Errores por esnob y por estrategia: Héctor Rodríguez Guáqueta

Los pronunciamientos de algunos lectores evidencian que no solo en los corrillos sindicales y universitarios se profesan sofismas conceptuales que cobran contagiosa gravedad en el tumulto agitador; confundir burguesía con oligarquía y tildar de fascista al no socialista, son apenas dos de esos contrasentidos.

La palabra burgo, en español, como en la mayoría de las lenguas occidentales, significa: pueblo, aldea. En la feudal edad media, la humanidad no campesina vivía concentrada en las ciudades en las que ostentaban las diferencias entre las elites o señores feudales y las masas pobres. Surgió, entonces, en quienes por su esfuerzo superaban la pobreza con el desarrollo de actividades como correos, transporte, comercio e industrias artesanales, la tendencia a establecer sus hogares en sitios intermedios entre ciudades, por logística y por aminorar los impuestos feudales; allí se fueron aglutinando más familias, constituyendo cada burgo y en globo la burguesía, que como elemento de cohesión cobró el peso específico para plasmar sus propias revoluciones contra el feudalismo. De ellas, la revolución inglesa, que abarca desde 1642 con el fin del reinado de Carlos I hasta 1689, y la francesa, en 1789, fueron las más connotadas. La burguesía organizó un sistema económico: el capitalismo, que por supuesto favorece la propiedad privada, razón de la antipatía de los comunistas hacia la retardataria burguesía. Karl Marx y sus seguidores, para frenar la salida cada vez mayor de emergentes, les llamaron, con saña, pequeños burgueses, pero no lograron cohibir el desarrollo de lo que hoy es la enorme clase media, la que soporta la mayor parte del peso financiero en los países y cierra paso al socialismo.

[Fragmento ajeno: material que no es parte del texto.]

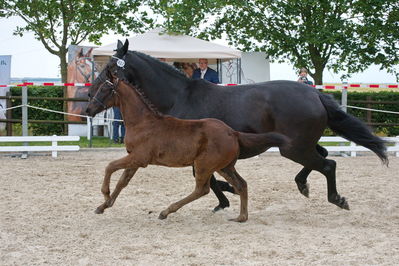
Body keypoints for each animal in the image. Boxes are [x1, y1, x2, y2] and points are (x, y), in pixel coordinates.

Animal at [86, 74, 288, 220]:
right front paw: (103, 206)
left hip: (204, 165)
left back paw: (166, 211)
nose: (88, 109)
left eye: (104, 88)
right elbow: (122, 181)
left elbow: (110, 166)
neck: (143, 122)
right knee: (241, 184)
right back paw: (241, 217)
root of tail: (232, 132)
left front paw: (105, 195)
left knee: (202, 189)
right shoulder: (135, 159)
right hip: (224, 166)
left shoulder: (139, 158)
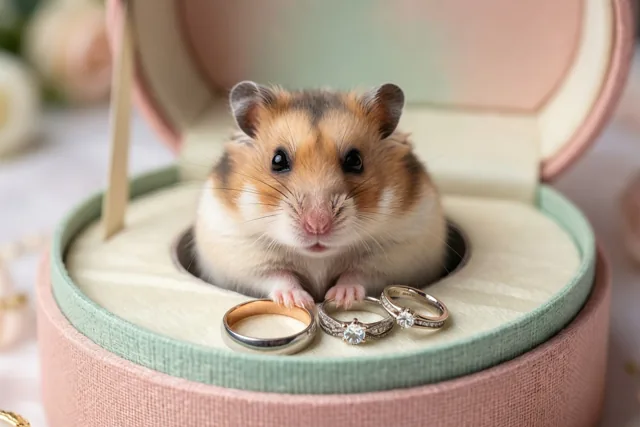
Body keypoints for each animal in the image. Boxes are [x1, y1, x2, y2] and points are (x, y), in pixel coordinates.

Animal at [193, 81, 447, 309]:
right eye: (278, 160)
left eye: (355, 160)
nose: (317, 226)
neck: (318, 258)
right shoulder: (240, 251)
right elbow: (277, 276)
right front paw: (299, 301)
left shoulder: (398, 252)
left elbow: (358, 273)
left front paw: (339, 298)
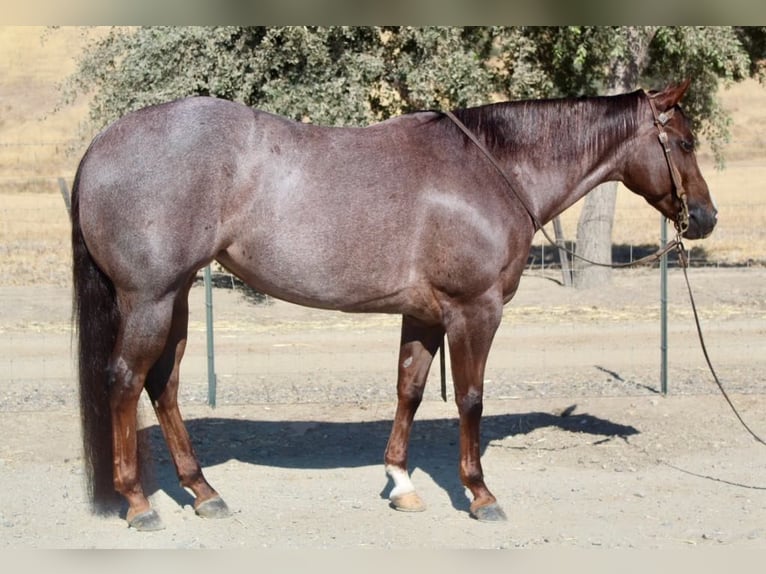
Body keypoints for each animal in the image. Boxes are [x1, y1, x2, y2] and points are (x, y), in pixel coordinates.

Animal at [72, 80, 720, 532]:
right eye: (686, 142)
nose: (706, 217)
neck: (490, 169)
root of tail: (102, 143)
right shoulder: (474, 311)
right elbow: (470, 399)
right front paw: (480, 495)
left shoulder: (425, 315)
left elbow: (409, 389)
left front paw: (401, 484)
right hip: (151, 299)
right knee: (126, 381)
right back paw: (139, 503)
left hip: (176, 297)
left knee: (164, 385)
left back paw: (204, 493)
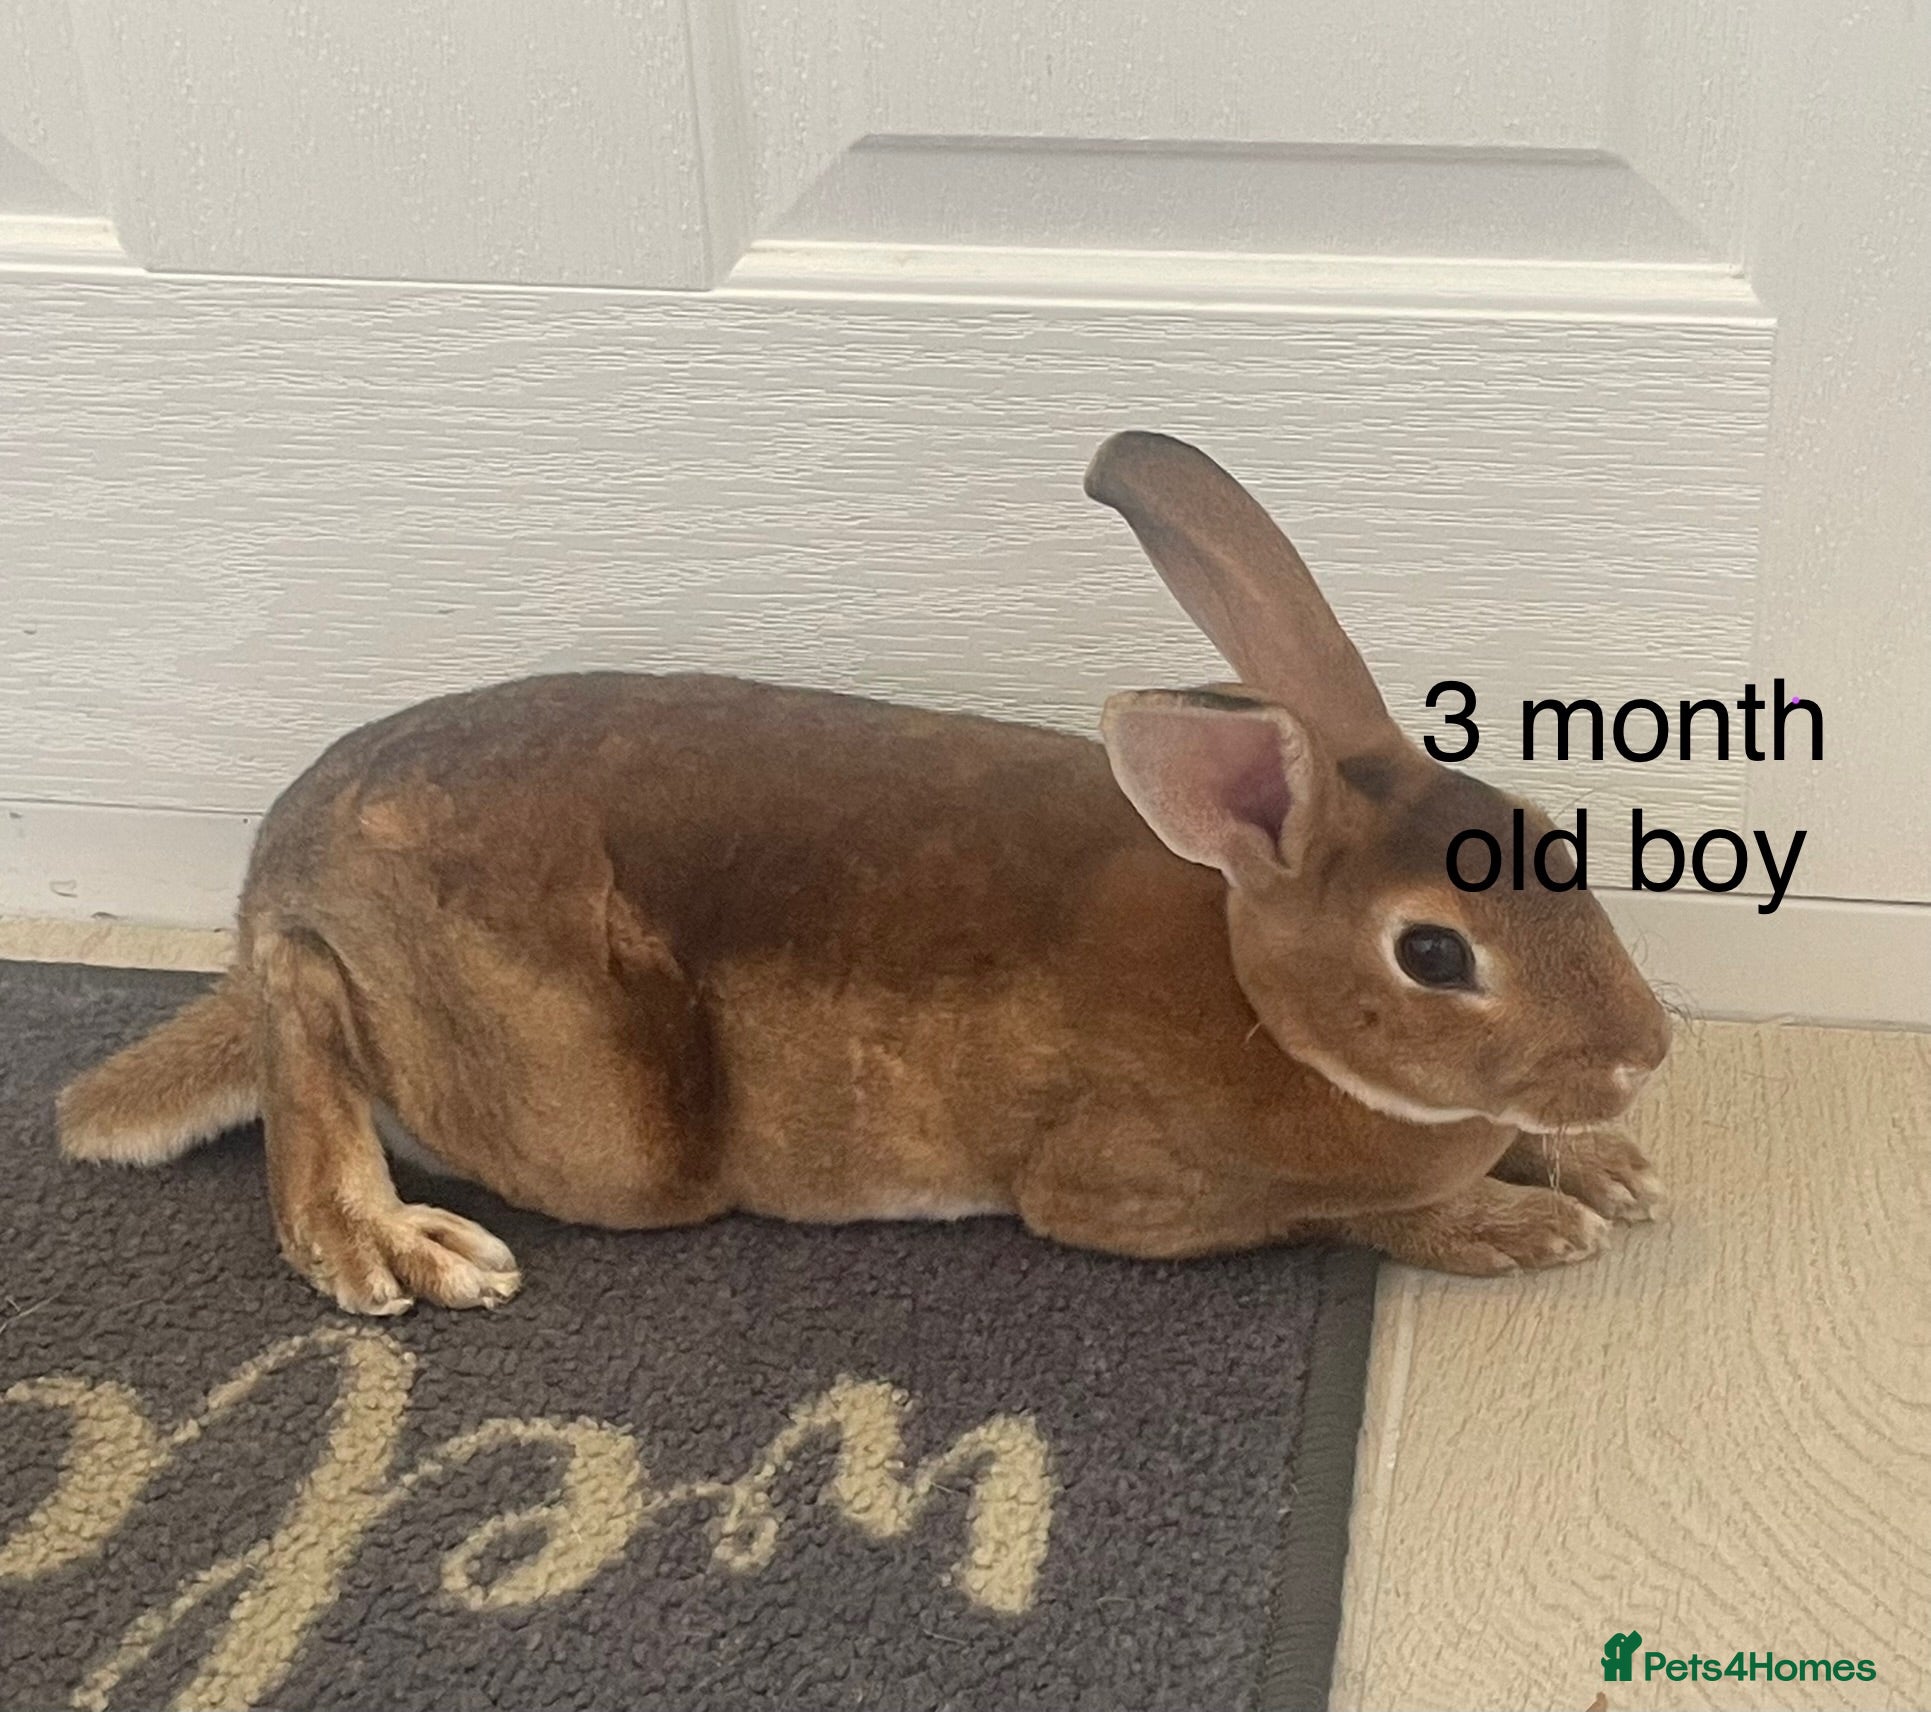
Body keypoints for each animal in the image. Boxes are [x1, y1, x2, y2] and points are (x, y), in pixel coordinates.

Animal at [57, 432, 1671, 1315]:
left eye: (1548, 838)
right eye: (1432, 953)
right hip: (594, 1117)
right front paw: (1521, 1223)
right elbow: (1333, 1214)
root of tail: (285, 858)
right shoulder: (1122, 1191)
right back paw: (390, 1240)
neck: (1264, 998)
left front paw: (1602, 1167)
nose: (1644, 1052)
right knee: (308, 1000)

De manera que, aunque el esnob también aporta su cuota en la vociferación, al menos los líderes acatan las partituras doctrinarias, suscitando la animadversión a la clase media, en el contexto de la primitiva estrategia de emplear todos los métodos de lucha. El fin, según ellos, justifica los medios.

En cuanto a la supuesta similitud entre fascismo y lo que no sea socialista, es justo entender que aquel es una ideología autoritaria, del Italiano fascio, hija del nacionalismo, en él el Estado detenta todo el poder, minimizando los derechos privados; surgió en Europa entre las dos guerras mundiales (1918 y 1939), Mussolini fue su creador y Hitler le secundó con el nazismo, abreviación de nacionalsocialista. No cabe ni por semántica ni por la práctica, similitud de esas tendencias con las políticas derechistas, que defienden radicalmente la preservación de los valores y el derecho a la iniciativa y propiedad privadas.

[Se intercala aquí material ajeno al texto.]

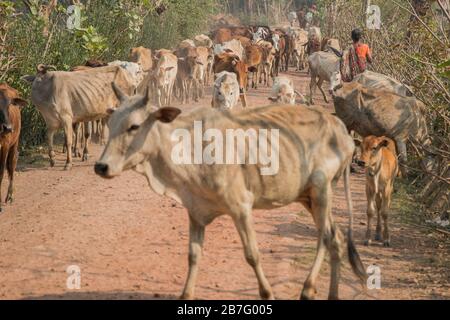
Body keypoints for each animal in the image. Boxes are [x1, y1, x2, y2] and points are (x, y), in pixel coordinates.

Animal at [94, 87, 366, 300]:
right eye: (110, 124)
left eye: (134, 126)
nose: (101, 166)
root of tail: (341, 129)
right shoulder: (195, 211)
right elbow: (193, 255)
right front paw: (186, 294)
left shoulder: (241, 207)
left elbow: (252, 255)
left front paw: (267, 293)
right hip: (309, 197)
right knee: (336, 239)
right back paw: (332, 294)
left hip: (321, 190)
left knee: (325, 237)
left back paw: (308, 289)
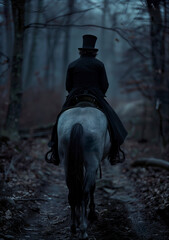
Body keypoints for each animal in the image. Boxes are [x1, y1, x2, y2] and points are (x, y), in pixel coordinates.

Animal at [57, 106, 111, 239]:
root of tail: (78, 122)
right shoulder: (93, 166)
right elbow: (92, 187)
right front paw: (91, 213)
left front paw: (77, 217)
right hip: (91, 163)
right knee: (84, 194)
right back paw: (84, 230)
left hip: (67, 163)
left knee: (72, 192)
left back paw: (73, 226)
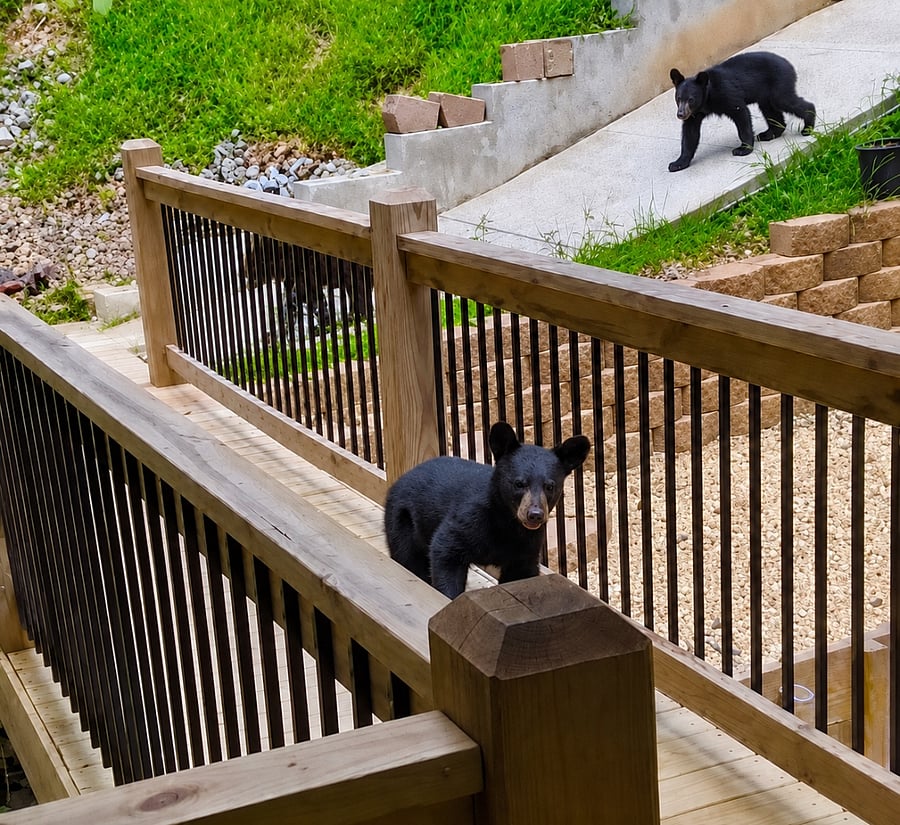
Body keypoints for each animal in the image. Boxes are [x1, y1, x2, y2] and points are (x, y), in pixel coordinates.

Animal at [383, 421, 591, 599]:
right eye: (519, 483)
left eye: (550, 486)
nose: (535, 515)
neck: (507, 524)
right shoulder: (469, 519)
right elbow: (445, 551)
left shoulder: (527, 546)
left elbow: (520, 574)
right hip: (401, 520)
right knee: (408, 557)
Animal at [668, 51, 815, 172]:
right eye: (678, 98)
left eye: (691, 99)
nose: (680, 114)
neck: (707, 97)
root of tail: (788, 64)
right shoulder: (695, 113)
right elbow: (690, 133)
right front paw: (677, 163)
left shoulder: (726, 93)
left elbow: (741, 114)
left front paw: (743, 149)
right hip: (766, 93)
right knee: (770, 110)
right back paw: (768, 134)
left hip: (779, 83)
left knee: (786, 100)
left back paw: (807, 127)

Resulta más afín el socialismo con el fascismo por el espíritu omnipotente del Estado y el amilanamiento del individuo. El tratadista Jürgen Habermans consideró fascistas a los movimientos terroristas de extrema izquierda de la década de 1960. Pero, como lo estableció Goegels, el evangelista nazi, “hay que mentir y mentir y mentir, hasta que la gente crea que esa es la verdad”. Y así lo practica la vociferación tumultuosa.